Given Nash's uncertain status after the Minnesota game, this question has become somewhat elementary: Nash is either going to retire or the Lakers are going to waive him in the offseason. There currently is nothing definite, but the impression one gets from the media reports on Nash's condition is that this is possibly something that is going to sideline him for quite a while. One doesn't consult a back specialist -- the same one that did Dwight Howard's back surgery, no less -- if something with serious consequences isn't on the table. And even if it's not necessarily something that requires surgery or sidelines Nash for a significant amount of time, it is clear at this juncture that Nash's body is severely compromised and simply won't allow him to perform at an adequate level on the court. He lacks the burst to get by defenders, even nominally slow-footed hedging bigs, and his once incredibly reliable jump shot appears to have finally deserted him. One can argue that he is the least effective of the three point guards on the roster and in light of the solid play of Jodie Meeks and potential of Xavier Henry, should be relegated to fifth guard duty.

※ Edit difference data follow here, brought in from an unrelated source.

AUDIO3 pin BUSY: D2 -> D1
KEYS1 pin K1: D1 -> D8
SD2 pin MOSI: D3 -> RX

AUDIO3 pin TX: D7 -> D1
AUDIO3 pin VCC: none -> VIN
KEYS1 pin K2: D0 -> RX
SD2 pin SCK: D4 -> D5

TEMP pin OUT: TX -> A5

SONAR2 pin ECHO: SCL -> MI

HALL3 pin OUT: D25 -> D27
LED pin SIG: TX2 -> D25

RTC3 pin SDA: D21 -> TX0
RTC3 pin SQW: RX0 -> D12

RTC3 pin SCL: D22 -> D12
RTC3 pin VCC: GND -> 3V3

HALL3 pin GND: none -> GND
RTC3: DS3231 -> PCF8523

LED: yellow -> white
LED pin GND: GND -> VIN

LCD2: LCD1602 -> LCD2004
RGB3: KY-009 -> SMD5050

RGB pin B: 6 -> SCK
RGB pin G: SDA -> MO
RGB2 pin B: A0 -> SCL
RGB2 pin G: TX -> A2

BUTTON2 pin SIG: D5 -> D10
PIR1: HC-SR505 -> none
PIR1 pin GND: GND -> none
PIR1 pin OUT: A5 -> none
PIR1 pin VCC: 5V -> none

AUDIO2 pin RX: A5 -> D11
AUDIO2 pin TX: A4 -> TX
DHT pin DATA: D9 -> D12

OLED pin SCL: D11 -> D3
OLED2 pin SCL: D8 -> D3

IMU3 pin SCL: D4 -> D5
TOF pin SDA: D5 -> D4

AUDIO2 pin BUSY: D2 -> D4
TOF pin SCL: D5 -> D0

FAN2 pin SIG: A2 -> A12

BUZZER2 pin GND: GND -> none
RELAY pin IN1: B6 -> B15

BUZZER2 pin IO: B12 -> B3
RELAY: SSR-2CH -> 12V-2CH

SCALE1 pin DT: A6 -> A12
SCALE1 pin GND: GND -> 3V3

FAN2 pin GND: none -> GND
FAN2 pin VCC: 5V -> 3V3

As a result, his trade value, already incredibly limited because of the fact his contract goes into next season at nearly $10 million a year, is practically nonexistent at this point. Ideally, the Lakers would trade Nash in order to clear him off their cap for the summer, but that simply isn't going to happen right now. The team lacks any other attractive assets to add an incentive for teams to take him; remember they can't trade their first rounder this year because of the Stepien rule, not that they should ever trade it in the first place since it's partly the reason this season might end up meaning something. The remaining recourse available to the Lakers is the one most have been discussing ever since it became apparent that 2014 cap space was a paramount concern: the Lakers will waive Nash in the offseason and using the stretch provision, spread his cap hit equally through 2016. It's one the team would rather avoid because of the extended cap hit beyond 2015, but it is a necessary one to help out their free agent plans.
The other possibility, Nash retiring, is possible and very well could occur should Nash view continuing in the NBA in his current condition as simply an undesirable situation. This takes the impetus out of the Lakers' hands and should it be proved to the league that this is a career-ending condition, the Lakers can get Nash's salary off their cap. Taking into account his current condition and the unlikelihood that he'll ever contribute something positive for the Lakers on the court from this point forward, this is probably the best path forward for all the parties involved: Nash gets to leave on his own terms with dignity rather than slog through a lost season and the Lakers can eventually get some financial relief from what has proven to be an once highly regarded acquisition gone awry.